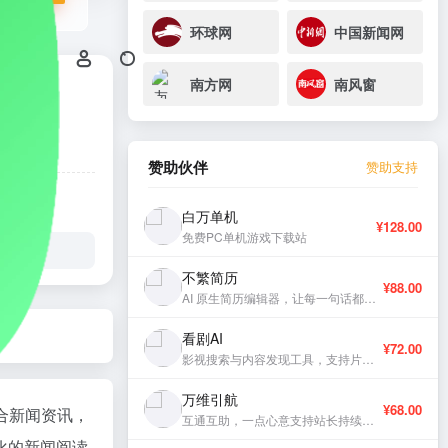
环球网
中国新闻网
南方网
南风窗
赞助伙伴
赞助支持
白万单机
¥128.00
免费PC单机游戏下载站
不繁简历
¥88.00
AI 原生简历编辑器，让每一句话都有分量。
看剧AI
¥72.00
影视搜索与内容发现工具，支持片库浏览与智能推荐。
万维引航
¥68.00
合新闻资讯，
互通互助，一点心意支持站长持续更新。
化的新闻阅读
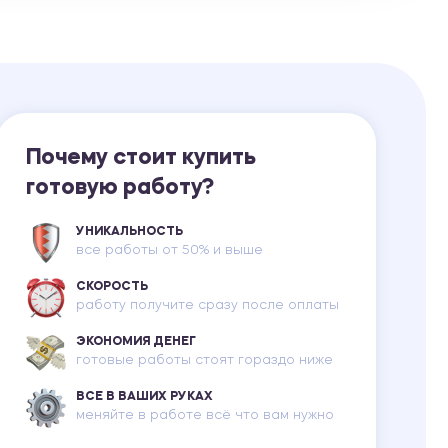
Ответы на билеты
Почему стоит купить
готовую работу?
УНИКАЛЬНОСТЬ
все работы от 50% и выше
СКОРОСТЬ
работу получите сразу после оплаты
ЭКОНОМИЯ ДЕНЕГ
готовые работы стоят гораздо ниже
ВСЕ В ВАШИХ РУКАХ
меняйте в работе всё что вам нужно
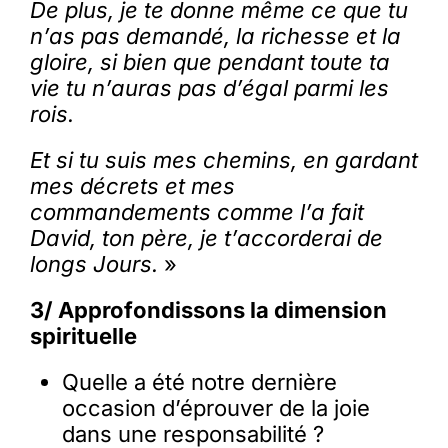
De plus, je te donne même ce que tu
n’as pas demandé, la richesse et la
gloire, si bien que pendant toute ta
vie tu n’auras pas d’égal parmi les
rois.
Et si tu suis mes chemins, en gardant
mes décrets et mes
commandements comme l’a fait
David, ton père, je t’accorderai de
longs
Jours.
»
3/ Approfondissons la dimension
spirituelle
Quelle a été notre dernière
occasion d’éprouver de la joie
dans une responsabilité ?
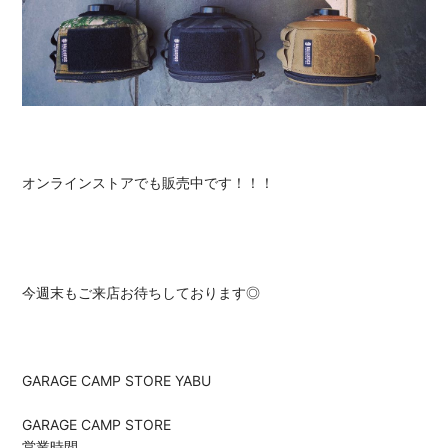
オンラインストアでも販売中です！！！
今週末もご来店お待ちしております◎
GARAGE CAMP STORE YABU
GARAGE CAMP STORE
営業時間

+--

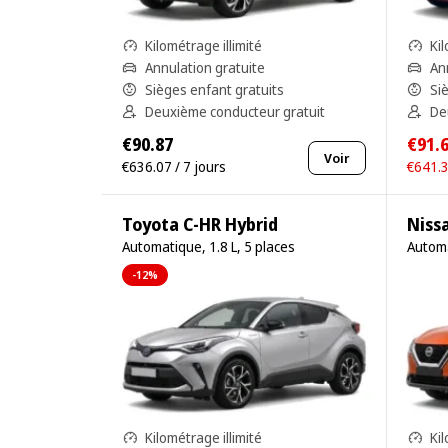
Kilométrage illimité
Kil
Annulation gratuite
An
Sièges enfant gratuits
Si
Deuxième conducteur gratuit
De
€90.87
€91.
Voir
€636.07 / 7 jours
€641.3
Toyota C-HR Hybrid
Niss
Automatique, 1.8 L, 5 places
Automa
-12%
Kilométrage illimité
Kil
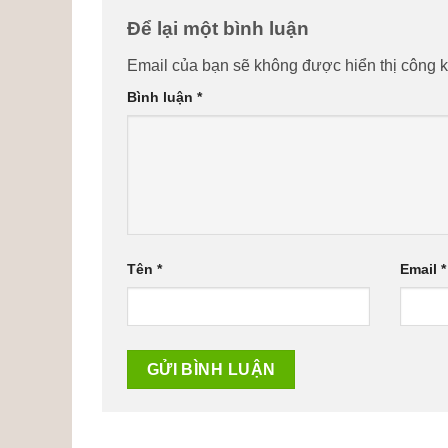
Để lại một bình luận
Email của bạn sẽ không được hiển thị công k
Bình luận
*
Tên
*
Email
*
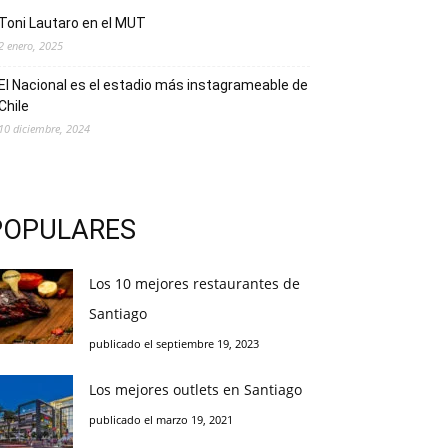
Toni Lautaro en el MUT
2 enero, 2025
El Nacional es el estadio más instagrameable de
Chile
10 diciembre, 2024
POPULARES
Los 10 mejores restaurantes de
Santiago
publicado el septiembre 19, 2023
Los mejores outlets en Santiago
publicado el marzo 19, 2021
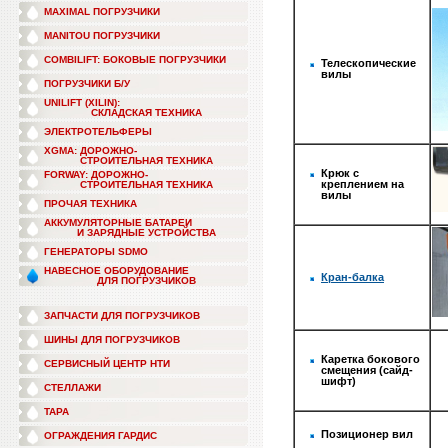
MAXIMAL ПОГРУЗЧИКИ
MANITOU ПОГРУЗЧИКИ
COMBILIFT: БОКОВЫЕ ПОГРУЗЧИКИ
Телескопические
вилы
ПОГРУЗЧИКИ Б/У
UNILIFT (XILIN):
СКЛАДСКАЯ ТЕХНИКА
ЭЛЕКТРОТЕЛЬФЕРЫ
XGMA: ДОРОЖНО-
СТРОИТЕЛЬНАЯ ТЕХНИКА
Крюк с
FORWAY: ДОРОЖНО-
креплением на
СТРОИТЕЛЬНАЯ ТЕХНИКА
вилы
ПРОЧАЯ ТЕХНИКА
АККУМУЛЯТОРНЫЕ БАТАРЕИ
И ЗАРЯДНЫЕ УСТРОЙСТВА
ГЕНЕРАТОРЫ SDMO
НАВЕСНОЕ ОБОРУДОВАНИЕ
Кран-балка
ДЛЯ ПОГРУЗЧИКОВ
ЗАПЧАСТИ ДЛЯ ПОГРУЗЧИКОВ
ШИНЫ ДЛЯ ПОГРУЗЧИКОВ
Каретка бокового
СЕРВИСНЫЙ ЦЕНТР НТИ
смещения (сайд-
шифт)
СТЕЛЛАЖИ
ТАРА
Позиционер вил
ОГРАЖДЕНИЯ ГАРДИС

+--

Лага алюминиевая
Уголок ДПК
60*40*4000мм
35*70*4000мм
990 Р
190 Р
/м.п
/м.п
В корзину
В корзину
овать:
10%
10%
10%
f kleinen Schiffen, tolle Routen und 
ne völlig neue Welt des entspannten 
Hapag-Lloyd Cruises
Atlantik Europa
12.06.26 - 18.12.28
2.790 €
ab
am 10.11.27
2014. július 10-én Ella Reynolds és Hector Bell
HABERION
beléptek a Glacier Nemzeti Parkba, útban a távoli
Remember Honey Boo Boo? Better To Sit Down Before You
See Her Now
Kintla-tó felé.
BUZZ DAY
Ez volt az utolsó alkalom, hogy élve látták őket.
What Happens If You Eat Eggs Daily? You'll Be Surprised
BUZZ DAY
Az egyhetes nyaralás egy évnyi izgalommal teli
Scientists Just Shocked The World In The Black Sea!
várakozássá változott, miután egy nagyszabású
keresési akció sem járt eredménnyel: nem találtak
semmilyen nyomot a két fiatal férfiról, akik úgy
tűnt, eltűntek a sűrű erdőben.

+--

PROBLEM TO SOLVE: Reproduce the stretch of the material from the line containing "Toni Lautaro en el MUT" through the line containing "ОГРАЖДЕНИЯ ГАРДИС", substituting "Valparaíso" for "Santiago" and leaving everything else unchanged. Omit the picture markers.

YOUR RESPONSE:
Toni Lautaro en el MUT
2 enero, 2025
El Nacional es el estadio más instagrameable de
Chile
10 diciembre, 2024
POPULARES
Los 10 mejores restaurantes de
Valparaíso
publicado el septiembre 19, 2023
Los mejores outlets en Valparaíso
publicado el marzo 19, 2021
MAXIMAL ПОГРУЗЧИКИ
MANITOU ПОГРУЗЧИКИ
COMBILIFT: БОКОВЫЕ ПОГРУЗЧИКИ
Телескопические
вилы
ПОГРУЗЧИКИ Б/У
UNILIFT (XILIN):
СКЛАДСКАЯ ТЕХНИКА
ЭЛЕКТРОТЕЛЬФЕРЫ
XGMA: ДОРОЖНО-
СТРОИТЕЛЬНАЯ ТЕХНИКА
Крюк с
FORWAY: ДОРОЖНО-
креплением на
СТРОИТЕЛЬНАЯ ТЕХНИКА
вилы
ПРОЧАЯ ТЕХНИКА
АККУМУЛЯТОРНЫЕ БАТАРЕИ
И ЗАРЯДНЫЕ УСТРОЙСТВА
ГЕНЕРАТОРЫ SDMO
НАВЕСНОЕ ОБОРУДОВАНИЕ
Кран-балка
ДЛЯ ПОГРУЗЧИКОВ
ЗАПЧАСТИ ДЛЯ ПОГРУЗЧИКОВ
ШИНЫ ДЛЯ ПОГРУЗЧИКОВ
Каретка бокового
СЕРВИСНЫЙ ЦЕНТР НТИ
смещения (сайд-
шифт)
СТЕЛЛАЖИ
ТАРА
Позиционер вил
ОГРАЖДЕНИЯ ГАРДИС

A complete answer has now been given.